The median overall survival rate of the SIRE-Spheres patients was 8.84 months, compared with 10.02 months in the Nexavar group. The difference was not statistically significant, researchers said.
When the analysis considered patients who finished their treatment, the median survival rate of the SIR-Spheres group was 11.3 months, versus 10.4 months for the Nexavar group. Again the results were not statistically significant.
Results from the secondary measures were more promising. The progression-free survival rate for the SIR-Spheres patients was 6.3 months, compared with 5.2 months for the Nexavar patients. And the time it took for the cancer to progress was 6.7 months in the SIR-Spheres group, versus 5.2 months for the Nexavar group.
Side effects of SIR-Spheres treatment were rare and manageable, researchers said.
“The comparative data on side effects reported in the SIRveNIB study unequivocally favored [SIR-Spheres] Y-90 resin microspheres over sorafenib,” Chow said in a press release.
“Patients treated with Y-90 resin microspheres reported substantially less fatigue (3.8% vs. 15.4%), diarrhea (1.5% vs. 29.6%), hand-foot skin reaction (0.8% vs. 54.9%), alopecia [hair loss] (0% vs. 9.9%) as well as hypertension [high blood pressure] (0% vs. 14.8%) than those treated with sorafenib.”
The SIRveNIB findings mirrored the results of the Phase 3 SARAH trial (NCT01482442), which also compared the effectiveness and safety of SIR-Spheres Y-90 microspheres with Nexavar in the same patient population.
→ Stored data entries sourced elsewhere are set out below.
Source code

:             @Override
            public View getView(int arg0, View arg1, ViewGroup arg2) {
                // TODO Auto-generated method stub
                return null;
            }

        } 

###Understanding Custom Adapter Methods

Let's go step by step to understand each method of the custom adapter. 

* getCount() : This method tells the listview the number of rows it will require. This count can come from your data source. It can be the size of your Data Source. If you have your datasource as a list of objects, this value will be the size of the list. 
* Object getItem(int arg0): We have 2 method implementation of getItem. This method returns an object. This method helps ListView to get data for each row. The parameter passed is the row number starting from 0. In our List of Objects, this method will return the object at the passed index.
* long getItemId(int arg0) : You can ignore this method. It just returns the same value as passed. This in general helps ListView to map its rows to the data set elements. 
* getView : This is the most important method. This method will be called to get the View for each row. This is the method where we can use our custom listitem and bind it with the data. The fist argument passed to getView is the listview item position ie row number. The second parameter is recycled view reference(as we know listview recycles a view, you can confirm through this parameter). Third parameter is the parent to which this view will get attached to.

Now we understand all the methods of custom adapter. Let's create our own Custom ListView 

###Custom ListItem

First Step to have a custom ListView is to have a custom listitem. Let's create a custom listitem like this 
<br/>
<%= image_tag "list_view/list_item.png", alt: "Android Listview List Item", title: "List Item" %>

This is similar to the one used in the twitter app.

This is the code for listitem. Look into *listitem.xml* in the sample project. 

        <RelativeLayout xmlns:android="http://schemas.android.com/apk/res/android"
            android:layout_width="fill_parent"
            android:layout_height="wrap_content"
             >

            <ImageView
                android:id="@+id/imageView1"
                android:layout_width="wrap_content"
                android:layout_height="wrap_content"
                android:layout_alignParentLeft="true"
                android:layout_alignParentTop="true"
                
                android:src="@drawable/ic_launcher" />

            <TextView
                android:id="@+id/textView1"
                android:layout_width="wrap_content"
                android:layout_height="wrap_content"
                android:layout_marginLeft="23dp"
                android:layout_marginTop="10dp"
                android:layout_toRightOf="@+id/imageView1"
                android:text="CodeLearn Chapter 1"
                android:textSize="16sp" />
Conducted in Europe, the study completed enrollment in March 2015. More than 400 patients from 25 centers in France took part in it.
Researchers reported the results of the SARAH trial at the International Liver Congress in Amsterdam in April of 2017. They showed that patients treated with SIR-Spheres had a tumor response rate of 19 percent, compared with 11.6 percent in the Nexavar group. A tumor response rate is the proportion of patients who achieve complete or partial tumor response to treatment.
SIR-Spheres deliver radiation to tumors that can’t be operated upon. Because it is delivered directly to the cancer, it is a minimally invasive therapy, sparing healthy tissue around the tumor.
A catheter is used to send millions of SIR-Spheres microspheres to a liver tumor, where they can hit cancer cells with a radiation dose up to 40 times higher than the one used in traditional radiotherapy.
SIR-Spheres is an approved therapy for liver cancer in the United States and many other countries. The U.S. Food and Drug Administration has given it premarket authorization as a combo treatment for cancer that has spread from the colon to the liver. The authorization is for SIR-Spheres and the chemotherapy floxuridine.
Nexavar, the standard of care for locally advanced hepatocellular carcinoma that can’t be operated on, is an oral multikinase inhibitor designed to reduce blood vessel formation in tumors and increase cancer cell death.